# Exercise details:
Print the data below again in full, exactly as it stands, with no images.

# Entries supplied:
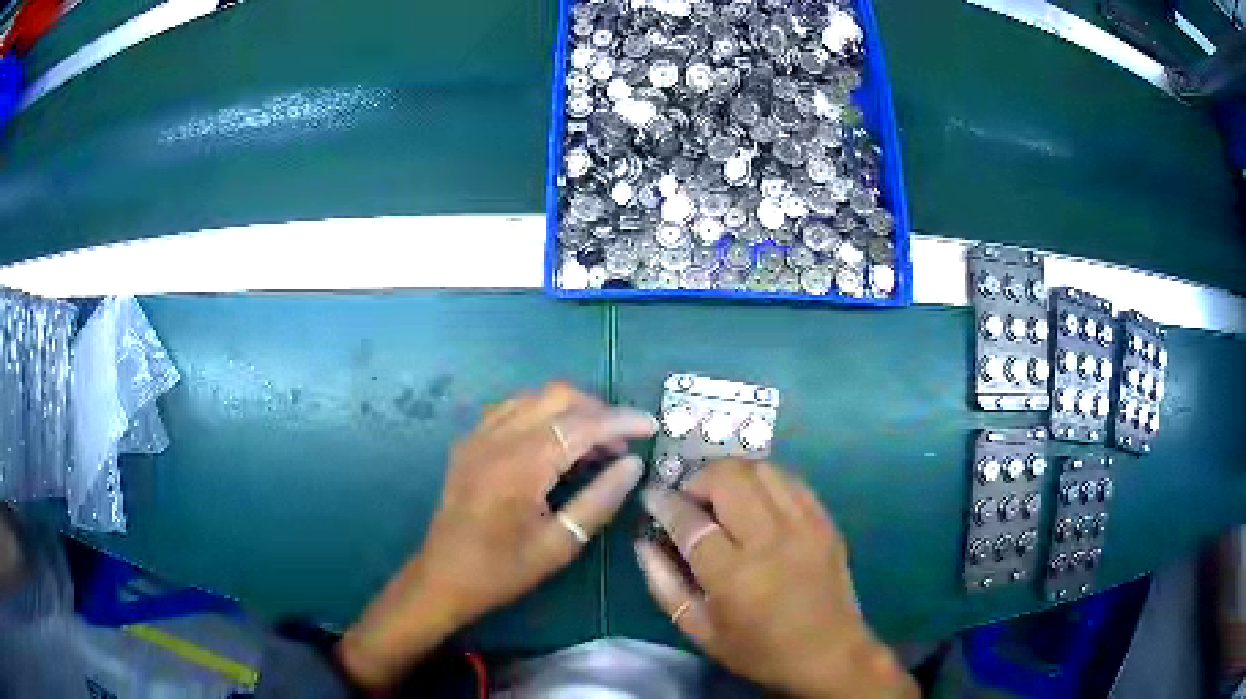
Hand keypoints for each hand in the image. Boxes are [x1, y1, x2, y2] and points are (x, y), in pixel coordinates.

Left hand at [338, 383, 656, 688]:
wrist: (442, 577)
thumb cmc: (502, 570)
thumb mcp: (559, 545)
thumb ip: (599, 500)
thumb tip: (633, 464)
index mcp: (520, 465)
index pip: (581, 424)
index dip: (621, 420)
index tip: (651, 426)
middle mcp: (497, 438)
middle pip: (557, 396)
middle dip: (598, 410)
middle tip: (622, 442)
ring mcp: (478, 435)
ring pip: (534, 396)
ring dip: (570, 410)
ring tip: (594, 445)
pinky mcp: (469, 441)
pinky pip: (512, 408)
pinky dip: (542, 414)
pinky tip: (555, 444)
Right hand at [636, 460, 917, 698]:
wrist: (829, 653)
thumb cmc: (759, 650)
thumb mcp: (700, 630)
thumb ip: (664, 585)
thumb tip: (644, 542)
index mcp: (735, 575)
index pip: (691, 521)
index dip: (664, 502)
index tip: (652, 496)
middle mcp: (771, 540)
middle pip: (728, 479)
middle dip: (698, 478)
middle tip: (688, 496)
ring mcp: (804, 525)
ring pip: (761, 469)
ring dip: (731, 474)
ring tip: (719, 494)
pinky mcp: (825, 520)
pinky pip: (790, 479)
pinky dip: (764, 480)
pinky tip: (755, 498)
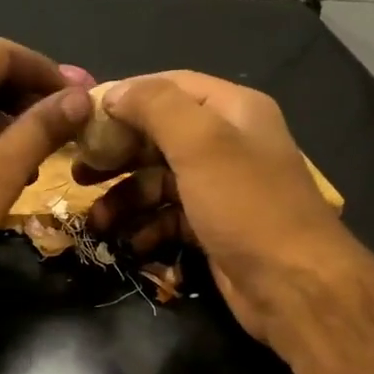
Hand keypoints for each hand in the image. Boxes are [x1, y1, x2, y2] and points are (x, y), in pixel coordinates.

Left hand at [0, 39, 92, 304]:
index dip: (47, 71)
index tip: (82, 98)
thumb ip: (42, 129)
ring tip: (42, 158)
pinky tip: (6, 172)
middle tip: (69, 128)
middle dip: (30, 99)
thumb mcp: (0, 173)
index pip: (2, 53)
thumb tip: (81, 98)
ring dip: (9, 124)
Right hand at [79, 71, 350, 345]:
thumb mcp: (200, 143)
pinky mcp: (213, 226)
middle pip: (158, 136)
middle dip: (117, 154)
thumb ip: (155, 106)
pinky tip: (130, 243)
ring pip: (157, 181)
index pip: (169, 86)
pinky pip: (168, 217)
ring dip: (124, 199)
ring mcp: (220, 187)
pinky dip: (146, 228)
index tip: (83, 117)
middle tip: (78, 171)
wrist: (295, 287)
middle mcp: (227, 142)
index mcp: (232, 110)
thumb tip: (113, 93)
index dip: (125, 97)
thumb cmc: (246, 205)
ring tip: (97, 221)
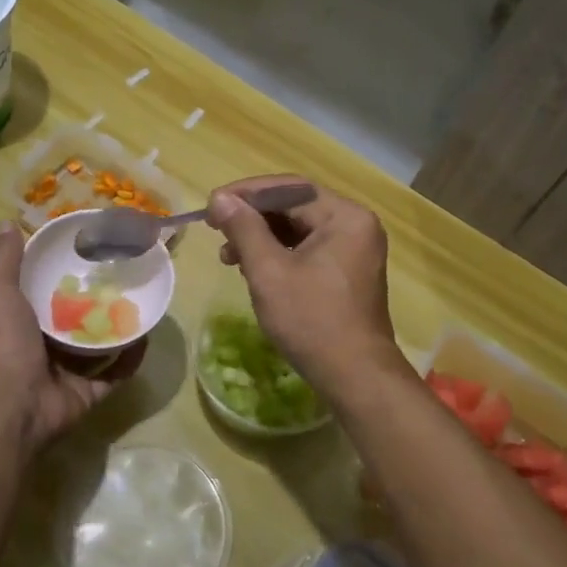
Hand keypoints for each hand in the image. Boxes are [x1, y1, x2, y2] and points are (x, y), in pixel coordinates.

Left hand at [0, 222, 145, 450]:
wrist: (12, 404)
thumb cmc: (4, 343)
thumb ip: (5, 261)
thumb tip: (6, 222)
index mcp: (23, 321)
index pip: (47, 292)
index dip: (64, 274)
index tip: (89, 252)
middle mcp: (44, 345)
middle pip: (77, 318)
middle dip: (97, 301)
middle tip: (124, 275)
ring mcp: (68, 371)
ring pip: (99, 345)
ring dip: (118, 327)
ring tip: (142, 301)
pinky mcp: (89, 391)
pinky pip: (116, 373)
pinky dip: (131, 359)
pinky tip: (147, 336)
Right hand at [206, 176, 400, 391]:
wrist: (355, 377)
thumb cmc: (311, 321)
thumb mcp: (270, 272)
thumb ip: (244, 229)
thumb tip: (220, 199)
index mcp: (345, 217)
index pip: (289, 188)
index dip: (246, 193)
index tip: (211, 205)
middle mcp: (355, 224)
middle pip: (295, 205)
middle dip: (252, 217)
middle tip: (215, 228)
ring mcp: (354, 248)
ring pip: (299, 227)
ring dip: (261, 236)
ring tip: (228, 255)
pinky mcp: (347, 271)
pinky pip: (308, 247)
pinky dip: (278, 253)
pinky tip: (252, 268)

# Result for this exercise:
Hand keypoints for each hand in the image. Boxes are [x1, y1, x2, y2] and points are (x, y), in pixel coordinates.

Left hand at [338, 383, 656, 688]:
wrist: (442, 577)
thumb cmc: (502, 570)
thumb mcp: (559, 545)
thumb ip: (599, 500)
thumb tip: (633, 464)
index mcp: (520, 465)
index pip: (581, 424)
index dip: (621, 420)
index tip: (651, 426)
middle mcp: (497, 438)
middle pip: (557, 396)
middle dip: (598, 410)
middle tip: (622, 442)
ring mcp: (478, 435)
ring pip: (534, 396)
ring dip: (570, 410)
ring tip: (594, 445)
pinky mcp: (469, 441)
pinky pip: (512, 408)
pinky dip: (542, 414)
pinky tip: (555, 444)
Right hand at [636, 460, 917, 698]:
wrist: (829, 653)
thumb cmc: (759, 650)
thumb mcp: (700, 630)
thumb ip: (664, 585)
thumb tip: (644, 542)
index mcp: (735, 575)
index pip: (691, 521)
index dip: (664, 502)
index tip: (652, 496)
middle mcp: (771, 540)
middle pip: (728, 479)
middle dip: (698, 478)
middle tip: (688, 496)
ring mcp: (804, 525)
ring pip: (761, 469)
ring dip: (731, 474)
ring tip: (719, 494)
pinky mcp: (825, 520)
pinky pip: (790, 479)
pinky dip: (764, 480)
pinky tip: (755, 498)
Hand keypoints for each hand in the image. Boxes are [x1, y1, x2, y2] and points are (x, y), in pixel coordinates.

Left hand at [0, 39, 92, 304]:
index dip: (47, 71)
index tip: (82, 98)
thumb ip: (42, 129)
ring tip: (42, 158)
pinky tip: (6, 172)
middle tip: (69, 128)
middle dip: (30, 99)
thumb mcp: (0, 173)
index pip: (2, 53)
thumb tip: (81, 98)
ring dip: (9, 124)
Right hand at [79, 71, 350, 345]:
thumb mcp: (200, 143)
pinky mcp: (213, 226)
middle pip: (158, 136)
middle dip: (117, 154)
thumb ip: (155, 106)
pinky tip: (130, 243)
ring pip: (157, 181)
index pip: (169, 86)
pinky pip: (168, 217)
ring dip: (124, 199)
ring mcp: (220, 187)
pinky dip: (146, 228)
index tip: (83, 117)
middle tip: (78, 171)
wrist: (295, 287)
middle mcp: (227, 142)
index mcp: (232, 110)
thumb tip: (113, 93)
index dip: (125, 97)
thumb cmc: (246, 205)
ring tip: (97, 221)
Hand keypoints for each hand in the image. Boxes are [x1, y1, x2, y2] and points are (x, y), in pixel coordinates.

Left hand at [0, 222, 145, 450]:
wrist: (12, 404)
thumb cmc: (4, 343)
thumb ip: (5, 261)
thumb tip: (6, 222)
index mcp: (23, 321)
index pip: (47, 292)
index dip: (64, 274)
index tip: (89, 252)
middle mcp: (44, 345)
middle pip: (77, 318)
middle dip: (97, 301)
middle tip: (124, 275)
ring mcp: (68, 371)
ring pip: (99, 345)
ring dip: (118, 327)
ring tip: (142, 301)
pinky mcp: (89, 391)
pinky pip: (116, 373)
pinky dip: (131, 359)
pinky tip: (147, 336)
Right hand at [206, 176, 400, 391]:
wrist: (355, 377)
thumb cmc: (311, 321)
thumb mcp: (270, 272)
thumb ip: (244, 229)
thumb tip: (220, 199)
index mcp: (345, 217)
index pip: (289, 188)
index dip: (246, 193)
index tip: (211, 205)
middle mcp: (355, 224)
middle pip: (295, 205)
middle dip: (252, 217)
middle tip: (215, 228)
ring mcp: (354, 248)
ring pip: (299, 227)
ring dip: (261, 236)
ring tip: (228, 255)
pinky mcp: (347, 271)
pinky pip: (308, 247)
pinky dip: (278, 253)
pinky tip: (252, 268)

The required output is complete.